La Corte d’appello ha messo in rilievo che l’imputato, cui era stata notificato a mani proprie l’avviso di conclusione delle indagini preliminari (art. 415 bis cod. proc. pen.), non si è in alcun modo informato delle sorti di quel procedimento, mentre le successive notifiche dell’avviso di fissazione dell’udienza preliminare e del decreto che dispone il giudizio erano state effettuate presso il germano, qualificatosi, peraltro, anche addetto alla casa. Nessuna comunicazione aveva inoltre ricevuto il Tribunale circa lo stato detentivo (per altra causa) dell’imputato. L’imputato, avuta conoscenza del procedimento, aveva dunque l’onere di verificarne gli sviluppi e, comunque, l’onere di attivarsi per mantenere i contatti con il difensore di ufficio nominato e di verificare che il domicilio dichiarato fosse idoneo alla funzione da lui stesso scelta. Così stando i fatti processuali, la Corte territoriale ha ritenuto che l’imputato si fosse volontariamente sottratto al processo, avendo scientemente consentito che gli atti fossero notificati presso il domicilio dichiarato e qui ricevuti, in sua precaria assenza, da persone addette alla casa.

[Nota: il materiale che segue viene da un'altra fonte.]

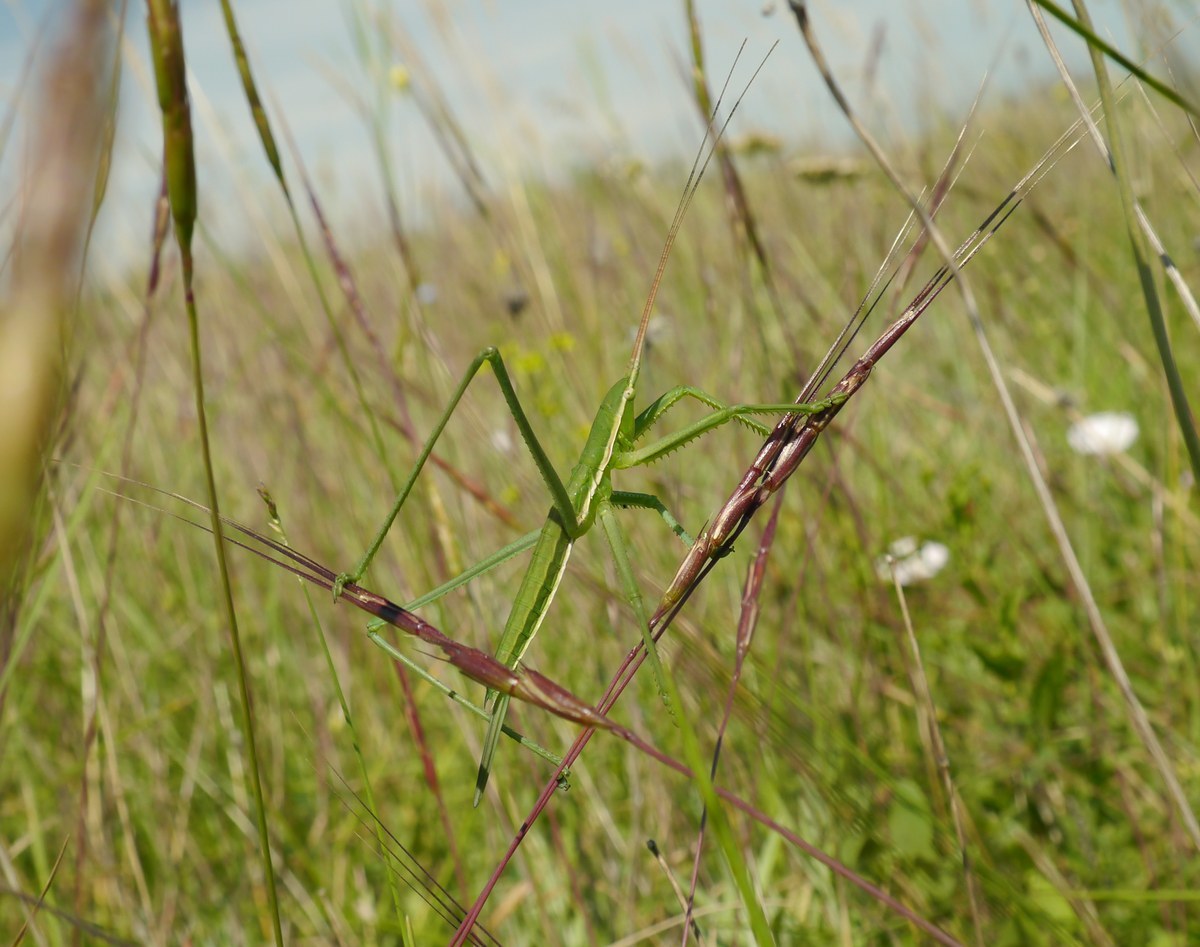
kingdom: Animalia
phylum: Arthropoda
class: Insecta
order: Orthoptera
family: Tettigoniidae
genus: Saga
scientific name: Saga pedo
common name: Common predatory bush-cricket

Tanto basta, ad avviso della Corte territoriale, per avere certezza che l’imputato conoscesse del procedimento pendente ed avesse consapevolmente scelto di restare assente, disinteressandosi volontariamente dell’esito dello stesso e, dunque, della decisione divenuta irrevocabile.
Avverso tale ordinanza propone ricorso per cassazione il difensore e procuratore speciale del condannato, deducendo il motivo in appresso sinteticamente indicato, secondo quanto prescrive l’art. 173, comma 1, cod. proc. pen.:
Inosservanza della legge processuale (art. 420 bis cod. proc. pen.) e vizio esiziale di motivazione, non potendo ritenersi provata la effettiva conoscenza del processo sulla base della ricezione dell’atto notificato al fratello incapace di comunicare, per deficit mentali; nessun atto dimostra che il ricorrente fosse venuto a conoscenza del processo attraverso la comunicazione dell’atto di vocatio in iudicium; esclusa era rimasta pure l’ipotesi che nel corso del processo il ricorrente avesse interloquito con il difensore nominato di ufficio;
Il Tribunale avrebbe comunque definito il processo senza avvedersi ex officio che l’imputato, dichiarato improvvidamente assente, era detenuto in carcere per altro titolo, dunque evidentemente impossibilitato a presenziare al processo.
CONSIDERATO IN DIRITTO
Il ricorso è infondato.
1. La Corte di appello di Bari ha correttamente argomentato la decisione di rigetto valorizzando la correttezza, non solo formale, del procedimento di notificazione dell’atto di chiamata in giudizio dell’imputato, giacché l’informazione è certamente giunta presso il domicilio dichiarato dall’imputato (che conosceva della pendenza del procedimento) e qui ricevuta da soggetto dichiaratosi addetto alla casa, peraltro legato da rapporto di strettissima parentela con l’imputato. Né, per vero, l’imputato ha allegato al ricorso atti dai quali evincere: a) l’assoluto difetto delle capacità comunicative del fratello che ebbe a ricevere le notifiche; b) lo stato detentivo (che peraltro neppure risulta comunicato -o comunque conosciuto- al giudice che, in allora, procedeva) in corso per altra causa al momento della decisione, poi divenuta irrevocabile.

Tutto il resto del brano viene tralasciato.